So, for 12 years he wanted this? I am not surprised you were then blindsided by his negative reaction when he and you actually tried it.
Agree with you so far, 'blindsided' is exactly it.
So, after you and he and the woman had your threeway, he thought it was great. And he gave his blessing to you getting together next with the other couple. Then, all of a sudden, he wasn't so on board! This is jealousy and selfishness.
and here, Magdlyn, is where I part company with you.
It seems obvious to me that the man, also, was blindsided
by his own reaction. Does nobody else see this? The guy has wanted something for 12 years, then when he gets it, it turns out not to be what he wanted after all.

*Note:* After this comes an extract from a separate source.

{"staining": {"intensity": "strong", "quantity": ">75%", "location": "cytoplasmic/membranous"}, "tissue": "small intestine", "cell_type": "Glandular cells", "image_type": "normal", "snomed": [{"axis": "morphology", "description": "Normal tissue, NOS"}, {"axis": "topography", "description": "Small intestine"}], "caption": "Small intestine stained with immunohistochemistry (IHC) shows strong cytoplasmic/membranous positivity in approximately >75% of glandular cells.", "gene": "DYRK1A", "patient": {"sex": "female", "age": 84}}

Has this never happened to anyone else? I don't mean just regarding sex, I mean in any part of life? Every time you wanted something, worked for it, waited for it,
every time it turned out as good or better than you expected? If so, I am envious of you.
It is jealousy, yes.
Selfishness, no. The selfish thing for him to do here would be to ask to go on with the part he enjoyed, and ask the woman to stop the part he has trouble with. In fact, within his new understanding of what he wants, he has acted with equality. Please notice this, and give the guy some credit here for at least trying to apply a fair standard.
So, you and the other couple all understood him to be on board with the next step, did what you felt he was cool with, and then your dh pulled back.
because only
then did he find he was jealous. He figured it would be OK, up front, but it was not. Maybe he did not think he would be jealous, maybe he figured he might be, but did not know up front how bad it would feel
None of this stops him being responsible for how he deals with his unexpected feelings. It is primarily his responsibility as it his him who has had a sudden change of feeling. He has no right to blame anyone else (if he is), but equally,
nobody else has the right to blame him for not knowing up front what his experience would feel like.
Ultimatums are always jarring, and impractical.
as a long term 'solution', yes I agree. As a short term holding fix, while everyone, including him, work out where to go next, it does seem to me to be understandable.
What needs to be made clear, though, is that there is no way back to where the couple were before.
One of the couple has found it a wonderful experience, the other has not. That is a huge challenge for them to overcome. I suggest accepting the ultimatum
as a short term measure, backed up with clarity that the conditions for acceptance are that the couple both continue to discuss the way forward from here. If need be, that can be put as a counter-ultimatum.
Jealousy can cause someone to reel in fright though, and close the barn door when the horse is already out.
Exactly. There are ways to address jealousy, google 'polyamory compersion' for some ideas on this. There are lots of useful threads on this forum and elsewhere. (Someone who knows this forum better than me might like to post some cross links to useful threads)
But please do give him time to work through the unexpected feelings that have come up.
Oh men! I think this is soooo common. Men get all excited, their cocks get hard, and then they actually have some sex, and then experience a period of disgust. "How could have wanted this? I feel like a pervert." This happens not just in poly situations, but in other areas as well. Once the semen is drained, they then change their mind.
Please think about how you feel when men make this kind of remark about women's periods. Many women enjoy/suffer huge changes in what they want on a monthly cycle. It is hormonal. Many men, as you have clearly noticed, enjoy/suffer huge changes in what they want before and after sex. That is hormonal too.
You have no more right to make this kind of sexist remark about a man than I would have to make the same kind of derogatory remark about a woman who refuses sex due to PMT. (And to avoid any doubt, I do not make those kinds of remarks, and try to interrupt them when others do)
You should not
blame anyone for hormonal changes, or ridicule their entire gender for it.
It is fair and reasonable to treat adults as adults, and expect them to take prime responsibility for dealing with their own hormonal changes.
...
Well, he did have a "great time" with his 2 women, but then you had a great time with a woman and a guy and suddenly, he realizes he's getting "nothing" out of it. Uh huh.
Again, unfair. He has opted out of repeating his "great time" hasn't he? If he accepted the ongoing situation he would probably have had that happen again, right? That is not "getting nothing"is it?
Please Magdlyn, look again at what you have written. I usually like your posts, but not this one.
You will not help this couple resolve anything by blatantly taking sides like this, especially not when you make it into a gender loyalty issue. It is a difficult situation that was totally unexpected by both of them, and will need a spirit of good will to sort out, not a spirit of blame.